Jeffery Karnicky brought up an interesting point in his article about the mentions of psychiatrists and the like, and the process of being analyzed. There are many moments in the novel when Renton discusses his experience with the world of therapy and address the questions that are often asked about his using, and how he cannot see the connection between his life outside of heroine and his use of heroine. It seems that this process of being analyzed is one that was created in the intellectual age of the nineteenth and twentieth centuries where people are boiled down into a simplified human soup created of very distinct flavors that interact in the same way every time. Karnicky explains the book overall to be similar to the process of questioning that occurs in counseling sessions. When breaking down the book to match that process I found that it mostly makes sense. I think that there is an intense difference that lies in the candidness of the character's stream of consciousness. It is repeated throughout the novel how the typical user has an affinity and talent for lying, thus leading me to believe that, although Renton mentioned his willingness to discuss his addiction problem, any user that less than willingly seeks out the help of a specialist would fall back on their talent in order to get the only thing a user cares about. It seems to me that this novel is much less of a session in a therapists office and more like one user talking to another. To me I feel like I am addicted to theses characters lives, and as readers we are all addicted to the "story" and the process of unraveling events and characters in our mind. Reading Trainspotting, I feel like the characters, at least Renton, is aware of this in the reader, and thus they do most of the work for us.

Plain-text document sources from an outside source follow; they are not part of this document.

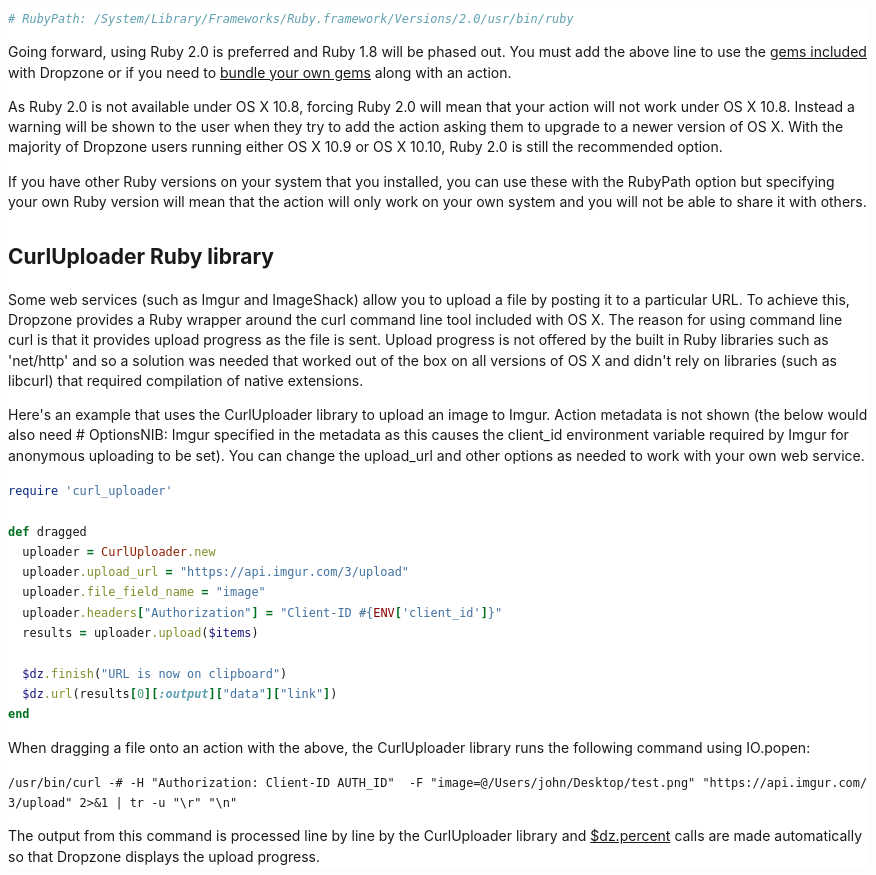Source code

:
 ```ruby
# RubyPath: /System/Library/Frameworks/Ruby.framework/Versions/2.0/usr/bin/ruby
```

Going forward, using Ruby 2.0 is preferred and Ruby 1.8 will be phased out. You must add the above line to use the [gems included](#included-ruby-gems) with Dropzone or if you need to [bundle your own gems](#bundling-ruby-gems-along-with-your-action) along with an action.

As Ruby 2.0 is not available under OS X 10.8, forcing Ruby 2.0 will mean that your action will not work under OS X 10.8. Instead a warning will be shown to the user when they try to add the action asking them to upgrade to a newer version of OS X. With the majority of Dropzone users running either OS X 10.9 or OS X 10.10, Ruby 2.0 is still the recommended option.

If you have other Ruby versions on your system that you installed, you can use these with the RubyPath option but specifying your own Ruby version will mean that the action will only work on your own system and you will not be able to share it with others.

## CurlUploader Ruby library

Some web services (such as Imgur and ImageShack) allow you to upload a file by posting it to a particular URL. To achieve this, Dropzone provides a Ruby wrapper around the curl command line tool included with OS X. The reason for using command line curl is that it provides upload progress as the file is sent. Upload progress is not offered by the built in Ruby libraries such as 'net/http' and so a solution was needed that worked out of the box on all versions of OS X and didn't rely on libraries (such as libcurl) that required compilation of native extensions.

Here's an example that uses the CurlUploader library to upload an image to Imgur. Action metadata is not shown (the below would also need # OptionsNIB: Imgur specified in the metadata as this causes the client_id environment variable required by Imgur for anonymous uploading to be set). You can change the upload_url and other options as needed to work with your own web service. 

```ruby
require 'curl_uploader'

def dragged
  uploader = CurlUploader.new
  uploader.upload_url = "https://api.imgur.com/3/upload"
  uploader.file_field_name = "image"
  uploader.headers["Authorization"] = "Client-ID #{ENV['client_id']}"
  results = uploader.upload($items)

  $dz.finish("URL is now on clipboard")
  $dz.url(results[0][:output]["data"]["link"])
end
```

When dragging a file onto an action with the above, the CurlUploader library runs the following command using IO.popen:

```
/usr/bin/curl -# -H "Authorization: Client-ID AUTH_ID"  -F "image=@/Users/john/Desktop/test.png" "https://api.imgur.com/3/upload" 2>&1 | tr -u "\r" "\n"
```

The output from this command is processed line by line by the CurlUploader library and [$dz.percent](#dzpercentvalue) calls are made automatically so that Dropzone displays the upload progress.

In the stream of consciousness style of writing, the character is unraveling their own thought process for us, and the reader's comes in making sense of it all and attempting to draw connections between thought and action. In this story, however, Renton is well aware of our attempts to draw these connections, and her works to show us that they may in fact not be connected at all, and a character's specific course of action or inaction be due to other forces outside the character's psychology. Leaving me to think the questions are not why/what are the reasons for using heroine, but what are the conflicts outside these characters immediate lives that brought them to this addiction?